» **THE PROBLEM**: For the data below, please report each line where the word "defs" is found.
....................
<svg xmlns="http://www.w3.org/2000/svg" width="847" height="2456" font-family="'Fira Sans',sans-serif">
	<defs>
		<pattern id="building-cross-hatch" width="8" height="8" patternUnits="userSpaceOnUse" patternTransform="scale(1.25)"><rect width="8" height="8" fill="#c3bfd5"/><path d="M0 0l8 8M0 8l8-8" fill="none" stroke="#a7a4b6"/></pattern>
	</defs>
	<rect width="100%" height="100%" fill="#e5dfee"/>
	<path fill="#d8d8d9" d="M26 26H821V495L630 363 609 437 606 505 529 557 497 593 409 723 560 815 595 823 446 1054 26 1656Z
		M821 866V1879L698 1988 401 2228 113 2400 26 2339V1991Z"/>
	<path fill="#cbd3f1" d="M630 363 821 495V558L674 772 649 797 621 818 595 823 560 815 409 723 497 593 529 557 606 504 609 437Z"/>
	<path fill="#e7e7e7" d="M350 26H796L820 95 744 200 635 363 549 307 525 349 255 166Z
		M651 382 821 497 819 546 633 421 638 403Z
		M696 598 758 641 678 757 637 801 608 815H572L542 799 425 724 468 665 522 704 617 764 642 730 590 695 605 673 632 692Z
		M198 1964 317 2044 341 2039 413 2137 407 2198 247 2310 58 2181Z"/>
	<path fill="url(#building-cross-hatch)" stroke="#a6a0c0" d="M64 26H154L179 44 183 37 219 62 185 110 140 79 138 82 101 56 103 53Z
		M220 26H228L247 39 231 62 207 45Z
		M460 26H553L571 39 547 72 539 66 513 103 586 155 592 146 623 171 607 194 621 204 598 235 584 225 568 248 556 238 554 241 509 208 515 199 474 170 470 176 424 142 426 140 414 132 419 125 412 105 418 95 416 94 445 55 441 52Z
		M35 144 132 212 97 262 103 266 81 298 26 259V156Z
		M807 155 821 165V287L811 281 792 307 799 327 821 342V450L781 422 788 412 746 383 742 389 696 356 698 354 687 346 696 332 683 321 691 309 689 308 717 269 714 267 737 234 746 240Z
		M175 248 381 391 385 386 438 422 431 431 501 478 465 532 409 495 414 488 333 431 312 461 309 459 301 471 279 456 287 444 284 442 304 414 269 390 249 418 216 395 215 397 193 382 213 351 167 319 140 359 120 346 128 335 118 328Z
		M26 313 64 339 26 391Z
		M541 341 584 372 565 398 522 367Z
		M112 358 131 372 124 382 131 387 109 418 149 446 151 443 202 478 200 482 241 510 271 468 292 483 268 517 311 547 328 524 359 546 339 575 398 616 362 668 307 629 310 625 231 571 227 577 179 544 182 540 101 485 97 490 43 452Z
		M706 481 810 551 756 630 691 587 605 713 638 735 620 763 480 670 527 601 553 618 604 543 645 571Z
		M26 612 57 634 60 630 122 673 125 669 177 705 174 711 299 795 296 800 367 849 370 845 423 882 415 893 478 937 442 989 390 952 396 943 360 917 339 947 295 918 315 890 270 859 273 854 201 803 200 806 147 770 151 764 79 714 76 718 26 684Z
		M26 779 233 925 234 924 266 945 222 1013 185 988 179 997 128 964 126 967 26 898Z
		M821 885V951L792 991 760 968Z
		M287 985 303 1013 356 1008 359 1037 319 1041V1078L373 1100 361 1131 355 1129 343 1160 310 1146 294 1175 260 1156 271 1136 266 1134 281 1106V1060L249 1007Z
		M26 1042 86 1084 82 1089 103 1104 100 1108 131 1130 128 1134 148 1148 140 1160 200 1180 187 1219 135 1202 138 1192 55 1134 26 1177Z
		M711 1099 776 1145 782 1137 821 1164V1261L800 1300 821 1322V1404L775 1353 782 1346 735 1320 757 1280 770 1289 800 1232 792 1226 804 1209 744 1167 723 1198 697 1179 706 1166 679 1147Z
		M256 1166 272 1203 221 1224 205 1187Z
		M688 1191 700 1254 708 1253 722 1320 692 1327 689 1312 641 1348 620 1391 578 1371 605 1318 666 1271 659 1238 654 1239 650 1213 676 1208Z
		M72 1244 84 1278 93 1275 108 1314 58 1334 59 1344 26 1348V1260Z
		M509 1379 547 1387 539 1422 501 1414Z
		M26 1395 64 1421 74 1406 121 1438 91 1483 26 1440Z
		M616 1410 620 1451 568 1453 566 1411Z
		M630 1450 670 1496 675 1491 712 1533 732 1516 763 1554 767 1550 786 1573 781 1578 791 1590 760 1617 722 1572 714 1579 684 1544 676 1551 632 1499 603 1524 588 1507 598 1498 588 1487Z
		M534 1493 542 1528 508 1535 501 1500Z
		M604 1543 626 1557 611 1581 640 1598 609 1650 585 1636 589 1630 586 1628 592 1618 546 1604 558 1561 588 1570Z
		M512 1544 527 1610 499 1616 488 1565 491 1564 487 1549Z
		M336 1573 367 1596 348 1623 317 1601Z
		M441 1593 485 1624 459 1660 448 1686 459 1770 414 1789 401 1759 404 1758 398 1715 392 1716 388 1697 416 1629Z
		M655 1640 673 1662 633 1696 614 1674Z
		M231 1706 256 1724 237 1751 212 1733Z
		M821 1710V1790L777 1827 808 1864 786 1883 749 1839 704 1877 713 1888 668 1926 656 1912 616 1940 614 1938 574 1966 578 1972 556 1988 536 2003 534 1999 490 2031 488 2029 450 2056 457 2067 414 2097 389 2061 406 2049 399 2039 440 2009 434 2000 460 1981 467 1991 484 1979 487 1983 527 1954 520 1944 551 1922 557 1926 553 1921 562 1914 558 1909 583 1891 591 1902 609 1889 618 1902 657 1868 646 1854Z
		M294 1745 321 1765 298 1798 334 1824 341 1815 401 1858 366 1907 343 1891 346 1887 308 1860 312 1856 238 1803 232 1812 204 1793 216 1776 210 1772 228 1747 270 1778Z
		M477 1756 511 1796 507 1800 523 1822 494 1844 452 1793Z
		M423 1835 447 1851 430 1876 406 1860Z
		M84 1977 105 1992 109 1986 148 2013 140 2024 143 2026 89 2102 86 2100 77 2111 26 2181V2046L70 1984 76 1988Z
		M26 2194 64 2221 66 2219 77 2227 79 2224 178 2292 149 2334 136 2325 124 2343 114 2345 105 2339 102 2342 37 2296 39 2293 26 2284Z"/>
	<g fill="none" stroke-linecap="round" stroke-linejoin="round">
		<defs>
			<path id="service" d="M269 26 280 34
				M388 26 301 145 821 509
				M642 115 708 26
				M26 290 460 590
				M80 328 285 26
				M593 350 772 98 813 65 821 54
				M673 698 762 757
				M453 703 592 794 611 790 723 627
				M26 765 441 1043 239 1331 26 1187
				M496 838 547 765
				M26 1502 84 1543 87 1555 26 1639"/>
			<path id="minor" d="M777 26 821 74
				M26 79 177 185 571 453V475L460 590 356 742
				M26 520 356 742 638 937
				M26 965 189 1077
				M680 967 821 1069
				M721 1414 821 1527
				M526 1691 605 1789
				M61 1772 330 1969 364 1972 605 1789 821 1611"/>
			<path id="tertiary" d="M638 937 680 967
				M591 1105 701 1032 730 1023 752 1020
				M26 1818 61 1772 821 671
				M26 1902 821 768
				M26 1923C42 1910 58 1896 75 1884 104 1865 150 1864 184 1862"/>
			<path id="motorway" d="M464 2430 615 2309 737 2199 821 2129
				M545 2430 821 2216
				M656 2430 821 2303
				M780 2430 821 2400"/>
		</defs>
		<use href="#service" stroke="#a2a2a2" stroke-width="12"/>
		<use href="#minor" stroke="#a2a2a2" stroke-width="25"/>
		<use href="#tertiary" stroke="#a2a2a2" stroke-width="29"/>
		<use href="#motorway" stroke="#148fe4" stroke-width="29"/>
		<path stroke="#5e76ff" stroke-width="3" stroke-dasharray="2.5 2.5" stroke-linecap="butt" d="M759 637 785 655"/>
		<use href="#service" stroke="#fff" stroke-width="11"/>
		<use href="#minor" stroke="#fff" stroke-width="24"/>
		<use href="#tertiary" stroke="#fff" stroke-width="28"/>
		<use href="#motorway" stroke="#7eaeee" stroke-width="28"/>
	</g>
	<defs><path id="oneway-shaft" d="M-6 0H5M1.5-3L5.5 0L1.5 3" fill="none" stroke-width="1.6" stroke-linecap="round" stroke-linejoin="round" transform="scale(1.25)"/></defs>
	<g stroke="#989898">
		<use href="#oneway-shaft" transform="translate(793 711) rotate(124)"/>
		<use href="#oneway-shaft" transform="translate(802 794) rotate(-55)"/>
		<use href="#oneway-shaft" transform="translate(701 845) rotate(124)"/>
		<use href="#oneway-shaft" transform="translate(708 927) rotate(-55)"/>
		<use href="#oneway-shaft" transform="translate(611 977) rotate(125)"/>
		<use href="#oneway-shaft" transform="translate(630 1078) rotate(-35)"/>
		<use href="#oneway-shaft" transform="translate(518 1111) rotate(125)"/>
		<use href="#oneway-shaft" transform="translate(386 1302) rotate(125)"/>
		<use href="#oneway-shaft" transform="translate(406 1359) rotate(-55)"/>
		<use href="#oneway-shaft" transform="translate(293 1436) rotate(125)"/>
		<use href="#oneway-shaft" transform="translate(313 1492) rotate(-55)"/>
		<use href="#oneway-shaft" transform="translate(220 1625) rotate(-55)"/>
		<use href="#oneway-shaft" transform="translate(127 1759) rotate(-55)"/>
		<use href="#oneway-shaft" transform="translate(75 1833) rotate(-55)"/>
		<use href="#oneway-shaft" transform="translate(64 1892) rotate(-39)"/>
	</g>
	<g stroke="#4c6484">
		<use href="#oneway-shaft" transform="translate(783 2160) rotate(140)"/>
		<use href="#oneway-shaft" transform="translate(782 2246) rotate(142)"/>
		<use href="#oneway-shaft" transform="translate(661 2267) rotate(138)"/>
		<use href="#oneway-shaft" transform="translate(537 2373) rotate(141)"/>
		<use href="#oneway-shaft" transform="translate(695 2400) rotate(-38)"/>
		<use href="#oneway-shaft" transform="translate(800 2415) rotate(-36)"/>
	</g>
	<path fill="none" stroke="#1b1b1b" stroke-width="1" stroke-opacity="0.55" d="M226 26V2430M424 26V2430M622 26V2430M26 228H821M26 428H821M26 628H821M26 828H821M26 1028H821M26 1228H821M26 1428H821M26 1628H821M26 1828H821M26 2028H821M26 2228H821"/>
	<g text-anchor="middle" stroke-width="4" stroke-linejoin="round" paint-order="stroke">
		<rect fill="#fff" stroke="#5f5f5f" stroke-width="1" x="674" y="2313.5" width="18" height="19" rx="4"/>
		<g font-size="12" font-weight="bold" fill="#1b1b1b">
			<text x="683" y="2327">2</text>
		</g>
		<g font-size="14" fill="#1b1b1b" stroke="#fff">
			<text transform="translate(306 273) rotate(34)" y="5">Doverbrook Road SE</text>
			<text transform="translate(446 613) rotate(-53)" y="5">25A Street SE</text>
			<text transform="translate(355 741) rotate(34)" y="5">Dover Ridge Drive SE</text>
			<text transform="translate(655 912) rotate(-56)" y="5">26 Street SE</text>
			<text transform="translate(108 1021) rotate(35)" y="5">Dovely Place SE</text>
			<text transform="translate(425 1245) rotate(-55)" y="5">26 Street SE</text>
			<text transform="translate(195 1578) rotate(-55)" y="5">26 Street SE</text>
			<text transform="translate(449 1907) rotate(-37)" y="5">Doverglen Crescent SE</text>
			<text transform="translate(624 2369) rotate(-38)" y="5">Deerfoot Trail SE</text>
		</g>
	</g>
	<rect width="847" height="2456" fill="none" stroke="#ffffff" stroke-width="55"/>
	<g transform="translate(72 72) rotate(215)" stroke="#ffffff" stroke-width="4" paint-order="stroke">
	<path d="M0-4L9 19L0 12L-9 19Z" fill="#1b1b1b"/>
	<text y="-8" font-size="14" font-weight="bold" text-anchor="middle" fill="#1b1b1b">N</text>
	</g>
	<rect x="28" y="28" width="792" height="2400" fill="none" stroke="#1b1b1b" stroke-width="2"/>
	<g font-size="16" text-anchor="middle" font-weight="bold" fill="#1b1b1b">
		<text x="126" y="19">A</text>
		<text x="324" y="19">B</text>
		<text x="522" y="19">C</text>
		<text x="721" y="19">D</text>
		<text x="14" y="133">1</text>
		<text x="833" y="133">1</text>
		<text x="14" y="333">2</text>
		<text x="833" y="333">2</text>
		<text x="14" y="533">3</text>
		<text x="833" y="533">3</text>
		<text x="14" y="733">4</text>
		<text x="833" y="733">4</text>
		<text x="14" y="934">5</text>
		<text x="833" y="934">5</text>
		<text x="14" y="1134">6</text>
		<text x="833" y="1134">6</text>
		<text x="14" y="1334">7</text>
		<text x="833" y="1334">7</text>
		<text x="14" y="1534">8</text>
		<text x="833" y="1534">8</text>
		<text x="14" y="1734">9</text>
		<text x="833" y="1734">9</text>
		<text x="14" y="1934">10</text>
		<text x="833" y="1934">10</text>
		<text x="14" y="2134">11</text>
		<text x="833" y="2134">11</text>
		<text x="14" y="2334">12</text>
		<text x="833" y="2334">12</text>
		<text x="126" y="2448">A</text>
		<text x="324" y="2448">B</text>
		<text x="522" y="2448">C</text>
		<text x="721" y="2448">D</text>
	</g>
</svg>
....................
» **RESPONSE**:
	<defs>
	</defs>
		<defs>
		</defs>
	<defs><path id="oneway-shaft" d="M-6 0H5M1.5-3L5.5 0L1.5 3" fill="none" stroke-width="1.6" stroke-linecap="round" stroke-linejoin="round" transform="scale(1.25)"/></defs>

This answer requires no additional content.